Vício em tecnologia: seremos dependentes das máquinas?

Enviada em 16/05/2025

Na contemporaneidade, a tecnologia ocupa espaço central na vida cotidiana, sendo usada para trabalho, estudo, lazer e socialização. Contudo, o uso excessivo desses recursos tem gerado uma crescente dependência, especialmente entre jovens, que passam horas conectados a celulares e redes sociais. A Organização das Nações Unidas (ONU) já alertou sobre os impactos da hiperconectividade na saúde mental e na produtividade, apontando que o uso descontrolado da tecnologia pode levar ao isolamento social e à redução da qualidade de vida.

Além disso, a literatura também aborda as consequências da submissão humana às máquinas.
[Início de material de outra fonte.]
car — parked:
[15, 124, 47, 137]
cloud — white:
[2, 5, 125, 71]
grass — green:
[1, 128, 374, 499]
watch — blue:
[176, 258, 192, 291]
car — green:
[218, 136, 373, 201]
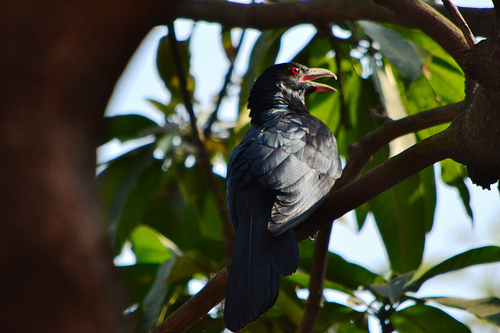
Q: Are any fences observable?
A: No, there are no fences.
Na obra Admirável Mundo Novo, de Aldous Huxley, a sociedade é condicionada por tecnologias que moldam pensamentos e comportamentos, eliminando a liberdade individual. Esse paralelo com a atualidade evidencia que, ao permitir que as máquinas influenciem nossas decisões, perdemos autonomia e senso crítico. A naturalização do vício em tecnologia transforma um instrumento de progresso em uma armadilha invisível.

O problema se intensifica pela ausência de uma educação digital eficaz, que ensine o uso consciente das ferramentas tecnológicas. Muitas famílias e escolas falham ao lidar com essa nova realidade, contribuindo para o agravamento do vício. De acordo com dados da Unesco, o equilíbrio entre o uso tecnológico e a vida offline é essencial para o desenvolvimento saudável, sendo necessária uma abordagem preventiva desde a infância.